■ EXERCISE TEXT:
Al-Ahram: A Diwan of contemporary life (587)
By the people
On 2 May 1936 Egyptians headed to the polls to elect their parliamentary representatives, the fifth time that elections were held under the provisions of the 1923 Constitution. Professor Yunan Labib Rizk surveys the nation's parliamentary polls and their politics
The 1936 parliamentary elections took place against a backdrop radically different from that of its four predecessors (in noting this fact, Al-Ahram could not help but observe that if constitutional life had proceeded normally in Egypt so as to permit elected parliaments to serve their full five-year terms, the 1936 elections would have been the third). The power of the palace at the time had sunk to an all-time low. After a long period of deteriorating health, King Fouad died about 90 hours before the polls opened. But the Egyptian monarch's illness was not the only cause of the palace's unprecedented weakness. The royalist era ushered in by Prime Minister Ismail Sidqi in 1930 was also crumbling, a process that began following the assumption by Tawfiq Nassim of the premiership in 1934 and that, with the support of both the British high commissioner and the Wafd Party, led to the dismissal of the king's powerful right-hand man, Zaki El-Ibrashi.
Because of Fouad's death, one of the immediate issues that hovered over the parliamentary elections was that one of the first responsibilities of the elected parliament would be to select the regency council for the then 17-year-old King Farouk who had just succeeded his father to the throne. Nothing could have driven home more palpably how the situation between the palace and the parliament was now reversed. After long having its fate determined by the palace, parliament now had a major say in the fate of the palace until the young king reached the age of majority.
Another phenomenon that would have a major impact on the elections was the National Front. Created towards the end of the previous year, the front brought together the leaders of Egypt's major political parties: the Wafd headed by Mustafa El-Nahhas; the Liberal Constitutionalists headed by Mohamed Mahmoud; the breakaway Wafd Al-Saadi headed by Ahmed El- Basel and the Shaab (People's Party), the Ittihad and the National Party led respectively by former prime minister Sidqi, Helmi Eissa and Hafez Ramadan. One of the major reasons for its creation was to ensure a united front in the forthcoming negotiations with the British over an Anglo-Egyptian treaty. Yet, it hardly stood to reason that a member party of the front should have the right to represent the Egyptian people in the negotiating delegation if that party failed to obtain the confidence of the Egyptian voter in the parliamentary elections.
Such considerations compelled the parties to reach some sort of agreement over the distribution of electoral districts. As the "minority" parties acknowledged the overwhelming popular supremacy of the Wafd and, therefore, realised how heavily the odds would be stacked against them if they pitted candidates against Wafdist candidates in most districts, they readily conceded that most of the districts should go to the huge populist party. However, a problem arose over the exact percentage. While the other parties felt that the Wafd should field candidates in only two-thirds of the districts, Wafdist leaders insisted upon three-quarters.

■ DATA SECTION:
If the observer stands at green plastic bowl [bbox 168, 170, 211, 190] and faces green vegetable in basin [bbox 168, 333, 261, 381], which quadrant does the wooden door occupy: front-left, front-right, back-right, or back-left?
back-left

■ EXERCISE GOAL: Continue the article on Egypt's 1936 parliamentary elections, picking up right after its last sentence.

■ RESULT OF THIS TASK:
Negotiations between the two sides over this issue became so heated that they almost collapsed. It was only when the Wafd made it absolutely clear that if the other parties refused the three- fourths to one-fourth ratio they risked losing even the quarter of the districts on offer, that the minority parties caved in. As Al- Ahram reported, "Wafd sources have informed us that their party has gone ahead with the process of drawing up its electoral lists and that if it hears nothing new from the other parties it will consider itself free to field candidates in all the districts."
But having conceded three-fourths of the districts to the Wafd, the minority parties then began to squabble among themselves over how to distribute the remaining quarter. That they were ultimately unable to reach an agreement is evident in statements they released on the eve of the elections. The People's Party: "Our party feels that it will be unable to perform its duty to the nation unless its members have the freedom to field themselves in the electoral districts unencumbered by restrictions other than the need to maintain the spirit of concord." The Ittihad: "We have decided to enter the electoral battle unconstrained by any restriction." Evidently, these parties realised their chances were very limited given the confines of the small piece of the electoral pie that the Wafd had left them.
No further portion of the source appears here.